Chicago students Bike2Campus

By Assistant Campus Editor

Samantha Tadelman
The Chicago network of Sustainability in Higher Education sponsored the first Bike2Campus Week April21-25. Students, including senior television major Emmett Lorenz, participated by biking to class.

College students across the Chicagoland area rolled out their bikes to celebrate the city’s first Bike2Campus week.

From April 21–25, the Chicago Network of Sustainability in Higher Education offered incentives to local colleges and universities to encourage students to bike.

Institutions participating in the competition include Columbia, City Colleges of Chicago, the University of Chicago,the University of Illinois at Chicago, the Illinois Institute of Technology, the School of the Art Institute of Chicago and Loyola, Roosevelt, Dominican and Northwestern universities.

Students logged how many bike trips they took on the Bike2Campus website, and the student with the most trips will win a four-year DIVVY membership. Students at Columbia, Loyola or Dominican could also win a Kent Shogun Stone Harbor Cruiser 26-inch bike.
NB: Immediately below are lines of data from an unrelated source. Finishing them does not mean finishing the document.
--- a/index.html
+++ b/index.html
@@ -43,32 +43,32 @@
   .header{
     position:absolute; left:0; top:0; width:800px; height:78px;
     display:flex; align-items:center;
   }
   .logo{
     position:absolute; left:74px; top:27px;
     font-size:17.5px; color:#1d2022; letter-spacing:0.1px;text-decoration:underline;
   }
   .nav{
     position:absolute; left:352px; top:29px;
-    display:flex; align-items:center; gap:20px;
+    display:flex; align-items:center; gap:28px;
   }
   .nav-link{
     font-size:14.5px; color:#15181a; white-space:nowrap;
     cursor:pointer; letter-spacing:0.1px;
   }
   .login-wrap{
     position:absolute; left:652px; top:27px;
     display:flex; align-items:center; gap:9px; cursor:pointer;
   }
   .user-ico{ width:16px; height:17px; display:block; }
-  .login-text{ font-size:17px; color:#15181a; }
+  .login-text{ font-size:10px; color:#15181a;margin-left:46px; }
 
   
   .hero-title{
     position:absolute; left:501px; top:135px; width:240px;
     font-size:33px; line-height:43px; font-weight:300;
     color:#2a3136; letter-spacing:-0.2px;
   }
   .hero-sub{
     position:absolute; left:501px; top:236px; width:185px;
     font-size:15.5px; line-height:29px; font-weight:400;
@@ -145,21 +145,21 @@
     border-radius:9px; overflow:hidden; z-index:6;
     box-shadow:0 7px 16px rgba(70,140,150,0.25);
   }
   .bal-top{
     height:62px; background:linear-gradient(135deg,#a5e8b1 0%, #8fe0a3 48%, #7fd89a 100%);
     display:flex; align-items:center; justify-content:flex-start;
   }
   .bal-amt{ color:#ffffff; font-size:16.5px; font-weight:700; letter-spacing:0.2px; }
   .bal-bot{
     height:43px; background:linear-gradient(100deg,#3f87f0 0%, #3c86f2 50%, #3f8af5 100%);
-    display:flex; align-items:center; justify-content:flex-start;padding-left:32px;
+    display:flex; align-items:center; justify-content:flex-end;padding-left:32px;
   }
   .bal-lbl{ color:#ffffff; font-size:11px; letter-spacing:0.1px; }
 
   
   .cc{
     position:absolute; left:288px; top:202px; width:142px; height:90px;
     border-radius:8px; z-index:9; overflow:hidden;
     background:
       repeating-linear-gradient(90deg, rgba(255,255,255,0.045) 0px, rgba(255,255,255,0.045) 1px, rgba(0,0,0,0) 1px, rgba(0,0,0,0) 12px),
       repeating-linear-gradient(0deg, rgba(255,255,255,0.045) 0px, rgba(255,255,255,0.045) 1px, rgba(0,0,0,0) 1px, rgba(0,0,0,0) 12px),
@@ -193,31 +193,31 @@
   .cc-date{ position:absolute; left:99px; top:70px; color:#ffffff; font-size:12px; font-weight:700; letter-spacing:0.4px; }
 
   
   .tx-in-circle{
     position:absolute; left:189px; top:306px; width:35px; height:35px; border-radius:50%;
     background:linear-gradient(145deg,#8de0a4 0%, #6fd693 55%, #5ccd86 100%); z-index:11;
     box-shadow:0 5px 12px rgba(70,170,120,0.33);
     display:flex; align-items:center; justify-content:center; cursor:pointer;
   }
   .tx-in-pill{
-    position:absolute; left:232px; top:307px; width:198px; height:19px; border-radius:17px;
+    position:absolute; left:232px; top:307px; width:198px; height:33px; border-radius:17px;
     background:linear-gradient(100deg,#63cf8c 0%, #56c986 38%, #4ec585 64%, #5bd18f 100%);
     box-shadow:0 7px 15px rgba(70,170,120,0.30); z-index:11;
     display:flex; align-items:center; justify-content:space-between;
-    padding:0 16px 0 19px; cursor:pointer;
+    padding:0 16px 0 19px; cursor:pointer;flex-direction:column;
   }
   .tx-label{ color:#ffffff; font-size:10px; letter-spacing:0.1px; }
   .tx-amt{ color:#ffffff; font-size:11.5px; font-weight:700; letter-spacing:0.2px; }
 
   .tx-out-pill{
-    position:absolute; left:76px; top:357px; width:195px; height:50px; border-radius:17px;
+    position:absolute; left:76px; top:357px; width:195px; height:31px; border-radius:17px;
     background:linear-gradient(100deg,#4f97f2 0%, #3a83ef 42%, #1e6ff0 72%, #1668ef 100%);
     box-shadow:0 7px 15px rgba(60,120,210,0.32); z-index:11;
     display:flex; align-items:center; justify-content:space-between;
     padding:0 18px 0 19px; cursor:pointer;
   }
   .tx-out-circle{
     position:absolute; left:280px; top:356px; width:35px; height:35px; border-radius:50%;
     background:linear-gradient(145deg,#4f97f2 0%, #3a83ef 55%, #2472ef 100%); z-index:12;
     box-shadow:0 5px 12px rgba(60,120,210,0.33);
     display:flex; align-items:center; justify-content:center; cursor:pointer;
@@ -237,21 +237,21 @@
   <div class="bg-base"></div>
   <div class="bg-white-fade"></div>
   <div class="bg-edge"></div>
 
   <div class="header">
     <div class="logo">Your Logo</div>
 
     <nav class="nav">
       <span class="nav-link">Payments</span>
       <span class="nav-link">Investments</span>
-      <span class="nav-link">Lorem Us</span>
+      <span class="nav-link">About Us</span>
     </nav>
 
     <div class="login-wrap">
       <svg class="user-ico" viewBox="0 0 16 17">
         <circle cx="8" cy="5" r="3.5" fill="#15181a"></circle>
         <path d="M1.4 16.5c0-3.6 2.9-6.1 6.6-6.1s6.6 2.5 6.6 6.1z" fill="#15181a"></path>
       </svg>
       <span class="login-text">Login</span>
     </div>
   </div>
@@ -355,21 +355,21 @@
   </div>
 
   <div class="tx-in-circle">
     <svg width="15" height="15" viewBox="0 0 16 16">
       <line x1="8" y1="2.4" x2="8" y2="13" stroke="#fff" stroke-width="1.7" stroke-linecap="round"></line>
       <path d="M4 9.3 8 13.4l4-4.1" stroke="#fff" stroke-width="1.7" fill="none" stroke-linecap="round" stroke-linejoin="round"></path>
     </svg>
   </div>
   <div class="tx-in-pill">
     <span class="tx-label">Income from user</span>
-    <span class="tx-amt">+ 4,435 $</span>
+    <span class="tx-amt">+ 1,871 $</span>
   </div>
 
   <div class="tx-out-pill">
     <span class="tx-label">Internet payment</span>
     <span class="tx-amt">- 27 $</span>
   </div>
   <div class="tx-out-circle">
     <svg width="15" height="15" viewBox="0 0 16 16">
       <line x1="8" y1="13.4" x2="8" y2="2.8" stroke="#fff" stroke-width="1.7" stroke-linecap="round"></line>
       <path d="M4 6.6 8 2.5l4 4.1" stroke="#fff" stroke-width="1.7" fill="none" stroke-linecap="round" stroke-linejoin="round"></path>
The winners of the event will be announced April 28.

Free DIVVY day passes and free Chipotle burrito coupons were also handed out at the events courtesy of eFollett, which runs Columbia’s campus bookstore.

In addition to riding their bikes to campus, students participated in various events throughout the week, which culminated with the Critical Mass Bike Ride on April 25, a monthly community event in which thousands of cyclists take to the streets to promote eco-friendly transportation.
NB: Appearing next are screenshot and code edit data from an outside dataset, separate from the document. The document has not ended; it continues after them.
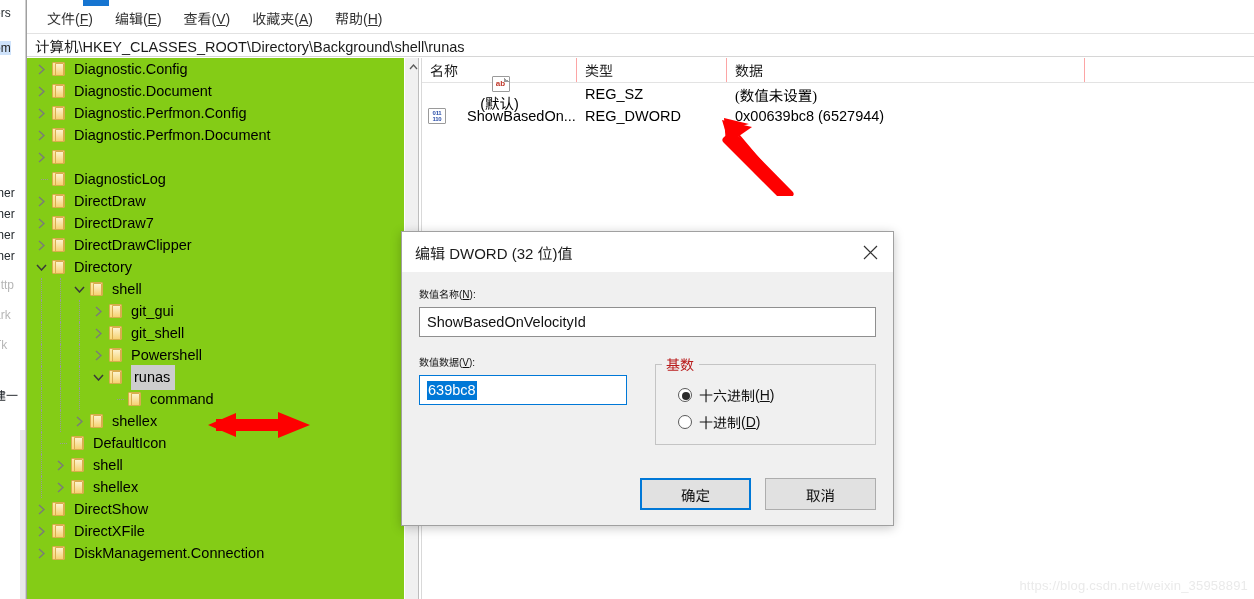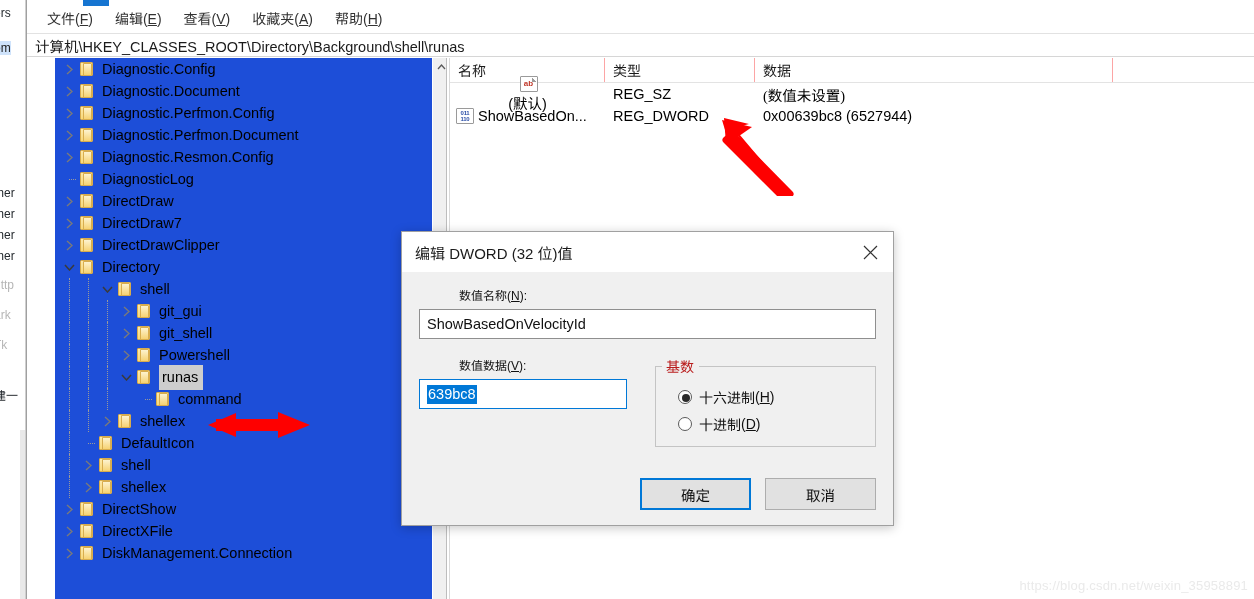--- a/index.html
+++ b/index.html
@@ -78,23 +78,22 @@
 
   
   #content {
     flex: 1 1 auto; display: flex; min-height: 0;
     border-top: 1px solid #ffffff;
   }
 
   
   #tree-pane {
     width: 395px; flex: 0 0 auto;
-    position: relative; background: #1d4ed8;
+    position: relative; background: #84cc16;
     overflow: hidden;
-    margin-left: 28px;
   }
   #tree-scroll {
     position: absolute; left: 0; top: 0; right: 21px; bottom: 0;
     overflow: hidden;
   }
   .tree-row {
     height: 22px; display: flex; align-items: center;
     font-size: 14.5px; color: #000000; white-space: nowrap;
     position: relative; cursor: default;
   }
@@ -216,21 +215,21 @@
     font-size: 15px; color: #1b1b1b;
   }
   #dlg-title .t-text { flex: 1 1 auto; }
   #dlg-close {
     width: 46px; height: 40px; flex: 0 0 auto;
     display: flex; align-items: center; justify-content: center;
     color: #333333; cursor: default;
   }
   #dlg-body { flex: 1 1 auto; position: relative; padding: 14px 17px 0 17px; }
   .field-label {
-    font-size: 12px; color: #111111; margin-bottom: 6px; margin-left: 40px;
+    font-size: 10px; color: #111111; margin-bottom: 6px;
   }
   .field-label u { text-decoration: underline; }
   .text-input {
     height: 30px; background: #ffffff;
     border: 1px solid #8f8f8f;
     display: flex; align-items: center;
     padding-left: 7px;
     font-size: 14.5px; color: #111111;
   }
   #value-name-input { width: 100%; }
@@ -389,21 +388,20 @@
             <span class="indent" style="width: 6px;"></span>
             <span class="twisty">
               <svg width="7" height="11" viewBox="0 0 7 11">
                 <path d="M1 1 L6 5.5 L1 10" stroke="#7a7a7a" stroke-width="1.4" fill="none"></path>
               </svg>
             </span>
             <span class="folder">
               <span class="f-back"></span>
               <span class="f-front"></span>
             </span>
-            <span class="lbl">Diagnostic.Resmon.Config</span>
           </div>
           <div class="tree-row">
             <span class="indent" style="width: 6px;"></span>
             <div class="guide-elbow" style="left: 14px;"></div>
             <span class="twisty none"></span>
             <span class="folder">
               <span class="f-back"></span>
               <span class="f-front"></span>
             </span>
             <span class="lbl">DiagnosticLog</span>
@@ -675,21 +673,21 @@
       <div id="list-rows">
           <div class="lv-row">
             <div class="lv-cell" style="width: 155px; display: flex; align-items: center; padding-left: 0px; flex-direction: column;">
               <span class="val-icon sz">ab</span>
               <span>(默认)</span>
             </div>
             <div class="lv-cell" style="width: 150px;">REG_SZ</div>
             <div class="lv-cell" style="width: 358px; font-family: Liberation Serif, serif;">(数值未设置)</div>
           </div>
           <div class="lv-row">
-            <div class="lv-cell" style="width: 155px; display: flex; align-items: center; padding-left: 0px;">
+            <div class="lv-cell" style="width: 155px; display: flex; align-items: center; padding-left: 0px; gap: 17px;">
               <span class="val-icon dword">
                 <span class="dw-lines">
                   <span>011</span>
                   <span>110</span>
                 </span>
               </span>
               <span>ShowBasedOn...</span>
             </div>
             <div class="lv-cell" style="width: 150px;">REG_DWORD</div>
             <div class="lv-cell" style="width: 358px;">0x00639bc8 (6527944)</div>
The Bike Group, a subgroup of CNSHE, planned the competition to push collegiate sustainability and student health, said John Wawrzaszek, Columbia’s sustainability manager and member of the Bike Group.

“[Biking] is accessible anywhere in the city, and it’s fun, so that totally ties into the sustainability mission in terms of looking toward reducing carbon emissions, being healthy and doing things that are environmentally friendly, but [also] helpful for yourself too,” Wawrzaszek said.

According to a 2012 study conducted by Columbia’s Office of Campus Environment, approximately 3 percent of Columbia students bike to campus. Wawrzaszek said he hopes that the  Bike2 Campus week will encourage college bikers and provide an incentive for other students who do not usually use their bikes.

Wawrzaszek said weather conditions may have prevented students from participating, but he hopes Columbia can put up big numbers against competing colleges and universities.

Elena Maans, administrative assistant and sustainability coordinator at Dominican University and the university’s CNSHE representative, said Dominican students embraced Bike2Campus week. Maans said the competition took six months to plan because of the planning involved to secure the  sponsorships and prizes from Chipotle and DIVVY.

 “It was great talking to someone who is excited about the event and wanted to participate in an event that you planned,” Maans said. “[The turnout] was a shocker.”

Bailey Wallace, a senior fiction writing major at Columbia, said she has been riding her bike to campus for three years and currently rides to the South Loop from Wicker Park. She said she enjoys biking because it can be faster than the train.

“[Bike2Campus] week is a great opportunity and chance [for] cyclists to make the city aware that they’re there.”